Rather than lowering it's feed dogs, the 500a uses a unique quick change needle plate that raises for darning. Slide the needle plate lever to the middle position for darning and all the way to the left to remove it. This mechanism takes a little getting used to, especially when sliding off the needle plate, as the feed dogs can get in the way. While I personally prefer a true feed dog drop, I love the convenience of the quick change needle plate. It makes going from straight stitch to zigzag a snap.
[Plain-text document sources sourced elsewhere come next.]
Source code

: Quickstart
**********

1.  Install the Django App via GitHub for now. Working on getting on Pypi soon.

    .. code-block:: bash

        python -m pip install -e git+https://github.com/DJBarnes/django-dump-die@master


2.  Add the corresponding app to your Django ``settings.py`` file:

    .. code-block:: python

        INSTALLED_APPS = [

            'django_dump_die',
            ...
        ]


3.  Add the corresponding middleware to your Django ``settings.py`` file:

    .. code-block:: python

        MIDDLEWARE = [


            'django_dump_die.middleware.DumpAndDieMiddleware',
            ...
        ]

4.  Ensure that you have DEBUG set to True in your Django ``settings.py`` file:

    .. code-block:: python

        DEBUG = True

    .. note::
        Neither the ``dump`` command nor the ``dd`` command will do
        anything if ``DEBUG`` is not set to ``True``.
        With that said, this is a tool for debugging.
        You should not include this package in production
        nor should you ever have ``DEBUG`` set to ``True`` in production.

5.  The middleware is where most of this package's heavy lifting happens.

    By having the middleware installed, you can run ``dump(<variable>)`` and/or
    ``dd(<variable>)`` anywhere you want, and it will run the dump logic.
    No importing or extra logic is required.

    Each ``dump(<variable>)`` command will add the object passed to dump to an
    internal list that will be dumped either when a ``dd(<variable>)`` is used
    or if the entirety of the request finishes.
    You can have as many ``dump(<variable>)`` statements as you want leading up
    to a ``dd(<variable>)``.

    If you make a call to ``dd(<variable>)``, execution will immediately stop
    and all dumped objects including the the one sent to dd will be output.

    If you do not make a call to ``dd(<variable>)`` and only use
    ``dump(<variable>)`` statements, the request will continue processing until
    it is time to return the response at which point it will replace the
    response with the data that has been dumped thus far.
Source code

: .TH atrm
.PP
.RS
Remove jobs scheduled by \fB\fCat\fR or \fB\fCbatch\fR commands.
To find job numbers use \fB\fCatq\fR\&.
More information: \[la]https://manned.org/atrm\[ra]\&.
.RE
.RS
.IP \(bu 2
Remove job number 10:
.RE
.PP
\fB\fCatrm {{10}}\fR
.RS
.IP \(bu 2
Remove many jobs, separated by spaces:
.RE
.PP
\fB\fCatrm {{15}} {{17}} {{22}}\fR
It is also one of the reasons why the Rocketeer has such a high quality straight stitch. The German 400 series G models (411g or 431g), have a different chain stitch plate as well.

The 500a comes with a nifty accessory case which has plenty of storage for your slant shank feet, straight stitch needle plate, extra bobbins and cams. There are no shortage of amazing slant shank attachments to be had, from monogramers to buttonholers. More on this in a future post!

All this tucks into the plastic carrying case which requires your machine to be mounted into a base. It is worth mentioning that a plug extension is required to fit the Rocketeer into the base. 


  • Rotary hook
  • Reverse and Zigzag capable
  • Adjustable presser foot pressure
  • All metal construction
  • Quick change needle plate
  • Raisable needle plate for darning
  • LCR Needle positioning
  • Internal cam stack
  • Accepts external cams (Fashion Discs)
  • Dual needle capable
  • Class 66 Bobbins
  • Accepts slant shank feet

*There is one extremely durable, non-metal gear just behind the hand wheel in the 500a and plastic spool pins. 

In summary, the Singer Rocketeer is a robust and feature rich machine that suffers from a relatively high learning curve. One can certainly argue the dual pattern selection system is more trouble than it's worth. Don't be intimidated though, this unique piece of history will serve you well should you put the time in to learn its quirks.

Sleek or superfluous? Which side of the fence do you fall on? Is this truly the sewing machine of tomorrow? Let me know what you think!